> _WORK TO COMPLETE_
Please quote the text of every row below word for word, leaving the pictures out of your answer.

> _RECORDED INFORMATION_
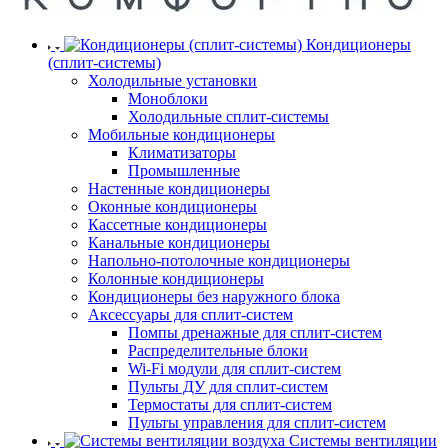
Кондиционеры
(сплит-системы)
Холодильные установки
Моноблоки
Холодильные сплит-системы
Мобильные кондиционеры
Климатизаторы
Промышленные
Настенные кондиционеры
Оконные кондиционеры
Кассетные кондиционеры
Канальные кондиционеры
Напольно-потолочные кондиционеры
Колонные кондиционеры
Кондиционеры без наружного блока
Аксессуары для сплит-систем
Помпы дренажные для сплит-систем
Распределительные блоки
Wi-Fi модули для сплит-систем
Пульты ДУ для сплит-систем
Термостаты для сплит-систем
Пульты управления для сплит-систем
Системы вентиляции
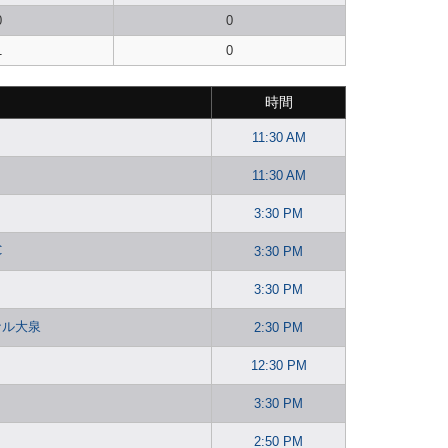
0
0
1
0
時間
11:30 AM
11:30 AM
3:30 PM
C
3:30 PM
3:30 PM
ナル大泉
2:30 PM
12:30 PM
3:30 PM
2:50 PM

> _WRITTEN REPLY_
Кондиционеры
(сплит-системы)
Холодильные установки
Моноблоки
Холодильные сплит-системы
Мобильные кондиционеры
Климатизаторы
Промышленные
Настенные кондиционеры
Оконные кондиционеры
Кассетные кондиционеры
Канальные кондиционеры
Напольно-потолочные кондиционеры
Колонные кондиционеры
Кондиционеры без наружного блока
Аксессуары для сплит-систем
Помпы дренажные для сплит-систем
Распределительные блоки
Wi-Fi модули для сплит-систем
Пульты ДУ для сплит-систем
Термостаты для сплит-систем
Пульты управления для сплит-систем
Системы вентиляции
0
0
1
0
時間
11:30 AM
11:30 AM
3:30 PM
C
3:30 PM
3:30 PM
ナル大泉
2:30 PM
12:30 PM
3:30 PM
2:50 PM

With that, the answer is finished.